Perché Njeem Osama Almasri è stato liberato? Chi ha sbagliato tra il 18 e il 20 gennaio di quest'anno? Proviamo a ricostruire tutta la vicenda del super-ricercato dalla Corte penale internazionale, del suo strano viaggio indisturbato in Europa e del suo ritorno in Libia sul Falcon di Stato.

Il 2 ottobre dell'anno scorso il Procuratore della Cpi Kamir Khan (oggi nei guai per una storiella piccante) chiede ai giudici dell'Aja di chiedere la cattura del comandante della terribile milizia salafita Rada per le torture e le violenze compiute da direttore del carcere di Mittiga su una cinquantina di detenuti.
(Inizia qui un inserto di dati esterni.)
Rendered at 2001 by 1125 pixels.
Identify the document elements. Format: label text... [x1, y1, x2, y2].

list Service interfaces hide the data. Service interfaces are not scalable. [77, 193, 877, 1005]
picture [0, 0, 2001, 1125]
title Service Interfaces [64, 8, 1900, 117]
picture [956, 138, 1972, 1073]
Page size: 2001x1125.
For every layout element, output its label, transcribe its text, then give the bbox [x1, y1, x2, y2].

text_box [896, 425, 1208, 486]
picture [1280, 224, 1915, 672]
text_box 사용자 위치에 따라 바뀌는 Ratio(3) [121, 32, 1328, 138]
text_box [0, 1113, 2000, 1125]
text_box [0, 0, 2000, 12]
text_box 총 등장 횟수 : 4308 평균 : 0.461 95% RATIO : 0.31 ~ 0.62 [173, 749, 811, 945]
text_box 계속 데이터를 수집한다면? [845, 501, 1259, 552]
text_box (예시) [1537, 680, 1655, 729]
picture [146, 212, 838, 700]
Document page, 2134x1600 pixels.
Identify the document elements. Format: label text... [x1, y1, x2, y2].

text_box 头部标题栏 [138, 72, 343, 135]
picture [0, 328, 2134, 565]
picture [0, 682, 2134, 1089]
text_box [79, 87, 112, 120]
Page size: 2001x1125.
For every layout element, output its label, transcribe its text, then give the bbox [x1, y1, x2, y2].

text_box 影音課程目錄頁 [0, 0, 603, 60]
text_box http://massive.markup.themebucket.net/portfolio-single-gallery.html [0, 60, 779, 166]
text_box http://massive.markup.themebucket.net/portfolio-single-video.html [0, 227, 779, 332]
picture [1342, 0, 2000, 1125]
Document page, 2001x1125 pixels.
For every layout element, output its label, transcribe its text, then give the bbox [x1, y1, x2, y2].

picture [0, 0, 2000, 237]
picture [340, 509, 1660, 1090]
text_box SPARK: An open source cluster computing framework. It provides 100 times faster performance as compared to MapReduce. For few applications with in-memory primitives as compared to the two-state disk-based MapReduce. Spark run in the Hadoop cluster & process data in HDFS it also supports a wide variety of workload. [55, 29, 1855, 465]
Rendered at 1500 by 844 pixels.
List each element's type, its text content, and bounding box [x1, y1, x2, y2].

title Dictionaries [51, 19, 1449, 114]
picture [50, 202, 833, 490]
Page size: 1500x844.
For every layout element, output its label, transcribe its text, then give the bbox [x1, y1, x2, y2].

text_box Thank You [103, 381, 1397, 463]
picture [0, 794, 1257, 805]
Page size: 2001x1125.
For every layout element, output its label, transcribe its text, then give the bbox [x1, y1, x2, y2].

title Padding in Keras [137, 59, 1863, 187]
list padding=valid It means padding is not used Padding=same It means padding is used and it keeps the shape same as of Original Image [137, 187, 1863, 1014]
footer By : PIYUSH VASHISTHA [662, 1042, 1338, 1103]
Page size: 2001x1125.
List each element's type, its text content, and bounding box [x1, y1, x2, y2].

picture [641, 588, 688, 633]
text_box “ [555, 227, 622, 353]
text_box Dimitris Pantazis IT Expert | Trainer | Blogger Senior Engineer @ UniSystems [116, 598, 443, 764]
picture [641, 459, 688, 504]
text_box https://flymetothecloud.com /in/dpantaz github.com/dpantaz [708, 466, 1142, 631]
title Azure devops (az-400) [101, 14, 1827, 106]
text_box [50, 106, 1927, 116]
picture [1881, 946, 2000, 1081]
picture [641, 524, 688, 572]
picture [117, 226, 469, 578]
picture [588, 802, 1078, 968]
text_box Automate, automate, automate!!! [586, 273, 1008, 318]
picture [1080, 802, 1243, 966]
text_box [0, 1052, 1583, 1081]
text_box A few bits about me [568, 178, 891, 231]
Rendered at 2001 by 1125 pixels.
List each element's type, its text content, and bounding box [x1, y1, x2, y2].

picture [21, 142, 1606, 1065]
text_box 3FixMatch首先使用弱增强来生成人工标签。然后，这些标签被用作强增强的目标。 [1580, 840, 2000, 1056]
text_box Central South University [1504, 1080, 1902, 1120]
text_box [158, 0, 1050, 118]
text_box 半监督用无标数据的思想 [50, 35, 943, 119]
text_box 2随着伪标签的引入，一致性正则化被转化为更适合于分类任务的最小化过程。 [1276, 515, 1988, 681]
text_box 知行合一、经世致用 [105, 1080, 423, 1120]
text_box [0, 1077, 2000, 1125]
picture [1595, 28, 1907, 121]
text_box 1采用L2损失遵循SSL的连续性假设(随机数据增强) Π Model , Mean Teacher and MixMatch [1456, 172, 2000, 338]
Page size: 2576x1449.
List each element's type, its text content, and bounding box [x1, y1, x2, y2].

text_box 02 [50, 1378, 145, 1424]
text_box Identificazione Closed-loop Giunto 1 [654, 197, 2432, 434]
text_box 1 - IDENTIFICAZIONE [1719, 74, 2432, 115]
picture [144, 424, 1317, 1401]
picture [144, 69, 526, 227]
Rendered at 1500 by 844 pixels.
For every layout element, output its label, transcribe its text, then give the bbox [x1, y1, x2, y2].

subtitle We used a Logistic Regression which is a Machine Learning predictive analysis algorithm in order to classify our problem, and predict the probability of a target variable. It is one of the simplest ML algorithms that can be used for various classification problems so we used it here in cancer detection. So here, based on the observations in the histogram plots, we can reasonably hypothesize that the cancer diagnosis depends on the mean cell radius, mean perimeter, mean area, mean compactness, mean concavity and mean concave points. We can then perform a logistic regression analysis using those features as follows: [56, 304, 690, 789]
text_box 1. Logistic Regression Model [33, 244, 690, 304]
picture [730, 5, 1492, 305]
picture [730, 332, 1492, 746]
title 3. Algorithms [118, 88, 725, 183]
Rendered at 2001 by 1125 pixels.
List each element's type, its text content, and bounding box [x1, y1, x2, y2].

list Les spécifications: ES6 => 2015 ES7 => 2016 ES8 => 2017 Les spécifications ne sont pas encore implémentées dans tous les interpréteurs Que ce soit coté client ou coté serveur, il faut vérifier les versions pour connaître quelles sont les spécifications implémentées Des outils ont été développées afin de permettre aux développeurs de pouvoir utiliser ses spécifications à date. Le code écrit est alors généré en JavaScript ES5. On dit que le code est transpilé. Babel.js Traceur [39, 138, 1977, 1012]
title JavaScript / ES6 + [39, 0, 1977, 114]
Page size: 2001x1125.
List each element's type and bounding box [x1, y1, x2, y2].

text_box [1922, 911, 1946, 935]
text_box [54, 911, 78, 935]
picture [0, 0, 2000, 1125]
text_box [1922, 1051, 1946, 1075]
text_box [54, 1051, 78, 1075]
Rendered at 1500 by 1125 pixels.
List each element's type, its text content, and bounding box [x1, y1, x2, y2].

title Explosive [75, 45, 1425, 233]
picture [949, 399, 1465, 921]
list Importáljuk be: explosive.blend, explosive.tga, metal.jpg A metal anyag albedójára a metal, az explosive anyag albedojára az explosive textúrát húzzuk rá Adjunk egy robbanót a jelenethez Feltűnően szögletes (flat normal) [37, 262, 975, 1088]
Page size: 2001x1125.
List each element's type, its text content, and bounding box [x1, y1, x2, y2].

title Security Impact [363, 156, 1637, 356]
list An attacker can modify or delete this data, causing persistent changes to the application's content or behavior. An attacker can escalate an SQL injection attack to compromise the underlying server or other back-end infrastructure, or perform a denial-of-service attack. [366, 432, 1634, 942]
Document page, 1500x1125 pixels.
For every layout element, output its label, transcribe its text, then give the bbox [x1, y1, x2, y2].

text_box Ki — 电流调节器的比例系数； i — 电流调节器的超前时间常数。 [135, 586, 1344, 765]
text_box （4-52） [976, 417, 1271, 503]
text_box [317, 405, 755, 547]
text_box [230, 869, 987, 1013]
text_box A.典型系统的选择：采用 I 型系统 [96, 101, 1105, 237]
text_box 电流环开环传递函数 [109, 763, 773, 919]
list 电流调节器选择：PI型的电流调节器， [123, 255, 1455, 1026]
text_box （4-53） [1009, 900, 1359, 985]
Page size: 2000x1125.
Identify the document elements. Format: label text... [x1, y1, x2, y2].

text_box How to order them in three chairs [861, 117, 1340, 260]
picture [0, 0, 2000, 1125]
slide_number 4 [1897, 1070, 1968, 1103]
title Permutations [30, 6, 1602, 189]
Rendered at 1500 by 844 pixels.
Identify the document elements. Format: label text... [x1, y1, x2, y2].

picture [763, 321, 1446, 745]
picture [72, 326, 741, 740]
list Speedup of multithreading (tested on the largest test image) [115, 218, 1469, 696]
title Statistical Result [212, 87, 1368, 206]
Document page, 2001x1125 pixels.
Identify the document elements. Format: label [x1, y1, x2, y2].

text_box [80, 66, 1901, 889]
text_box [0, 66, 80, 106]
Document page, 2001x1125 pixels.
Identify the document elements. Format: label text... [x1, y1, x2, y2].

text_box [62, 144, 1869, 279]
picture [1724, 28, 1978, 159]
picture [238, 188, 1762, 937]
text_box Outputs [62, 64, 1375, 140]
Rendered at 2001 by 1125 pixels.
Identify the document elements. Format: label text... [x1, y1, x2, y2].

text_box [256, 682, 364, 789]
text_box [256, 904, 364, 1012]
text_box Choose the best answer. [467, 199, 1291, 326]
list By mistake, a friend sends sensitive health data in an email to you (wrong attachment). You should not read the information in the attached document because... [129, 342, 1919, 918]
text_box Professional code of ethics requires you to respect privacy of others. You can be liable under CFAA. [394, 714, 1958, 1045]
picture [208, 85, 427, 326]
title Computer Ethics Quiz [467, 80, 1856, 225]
La Corte si prende del tempo ma il sei gennaio il libico arriva a Londra da Tripoli via Fiumicino, dove secondo il Telegraph vede i legali a Chinatown e dove chiederà (invano) ai nostri 007 di essere estradato. Solo il 18 l'Aja emetterà il verdetto, presa a maggioranza (due giudici a uno) dai tre magistrati della Pre-trial chamber: la romena Ioana Antonella Motoc, la beninense Reine Alapini-Gansou e la messicana Maria del Socorro Flores, contraria.